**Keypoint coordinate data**
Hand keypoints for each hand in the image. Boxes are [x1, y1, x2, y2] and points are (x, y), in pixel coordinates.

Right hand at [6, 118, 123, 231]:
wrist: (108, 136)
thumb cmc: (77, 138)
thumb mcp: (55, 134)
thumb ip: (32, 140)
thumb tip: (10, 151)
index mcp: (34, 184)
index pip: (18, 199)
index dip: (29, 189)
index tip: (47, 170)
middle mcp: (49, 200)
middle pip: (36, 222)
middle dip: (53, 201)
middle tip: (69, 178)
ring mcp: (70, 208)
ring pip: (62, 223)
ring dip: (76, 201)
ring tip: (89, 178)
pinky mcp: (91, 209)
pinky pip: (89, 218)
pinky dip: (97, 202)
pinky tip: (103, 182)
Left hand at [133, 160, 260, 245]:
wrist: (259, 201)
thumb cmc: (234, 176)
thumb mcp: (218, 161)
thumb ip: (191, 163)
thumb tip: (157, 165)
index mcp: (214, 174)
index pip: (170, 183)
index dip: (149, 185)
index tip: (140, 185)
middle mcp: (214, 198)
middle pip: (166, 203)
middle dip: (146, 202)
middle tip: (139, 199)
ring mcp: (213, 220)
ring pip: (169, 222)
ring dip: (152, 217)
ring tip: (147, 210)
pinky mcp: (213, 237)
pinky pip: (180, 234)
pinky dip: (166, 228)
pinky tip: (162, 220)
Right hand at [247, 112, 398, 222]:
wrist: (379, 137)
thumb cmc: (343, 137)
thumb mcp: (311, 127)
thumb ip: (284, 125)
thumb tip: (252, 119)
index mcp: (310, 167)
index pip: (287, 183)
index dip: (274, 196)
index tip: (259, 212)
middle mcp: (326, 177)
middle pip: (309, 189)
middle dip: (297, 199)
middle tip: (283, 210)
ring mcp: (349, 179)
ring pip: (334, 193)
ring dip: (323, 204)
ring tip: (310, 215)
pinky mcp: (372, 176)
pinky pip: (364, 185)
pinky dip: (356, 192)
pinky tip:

**TASK INSTRUCTIONS**
Copy exactly the lines that run from the first line of the data to the line containing "ring pip: (62, 223)", please, with both ends included and nothing else.

**RESULT**
Hand keypoints for each hand in the image. Boxes are [x1, y1, x2, y2] and points are (x, y), in pixel coordinates.

Right hand at [6, 118, 123, 231]:
wrist: (108, 136)
thumb cmc: (77, 138)
thumb mcp: (55, 134)
thumb ip: (32, 140)
thumb tip: (10, 151)
index mcp: (34, 184)
index pip: (18, 199)
index dip: (29, 189)
index tip: (47, 170)
middle mcp: (49, 200)
middle pip: (36, 222)
middle dip: (53, 201)
middle tip: (69, 178)
ring mcp: (70, 208)
ring pip: (62, 223)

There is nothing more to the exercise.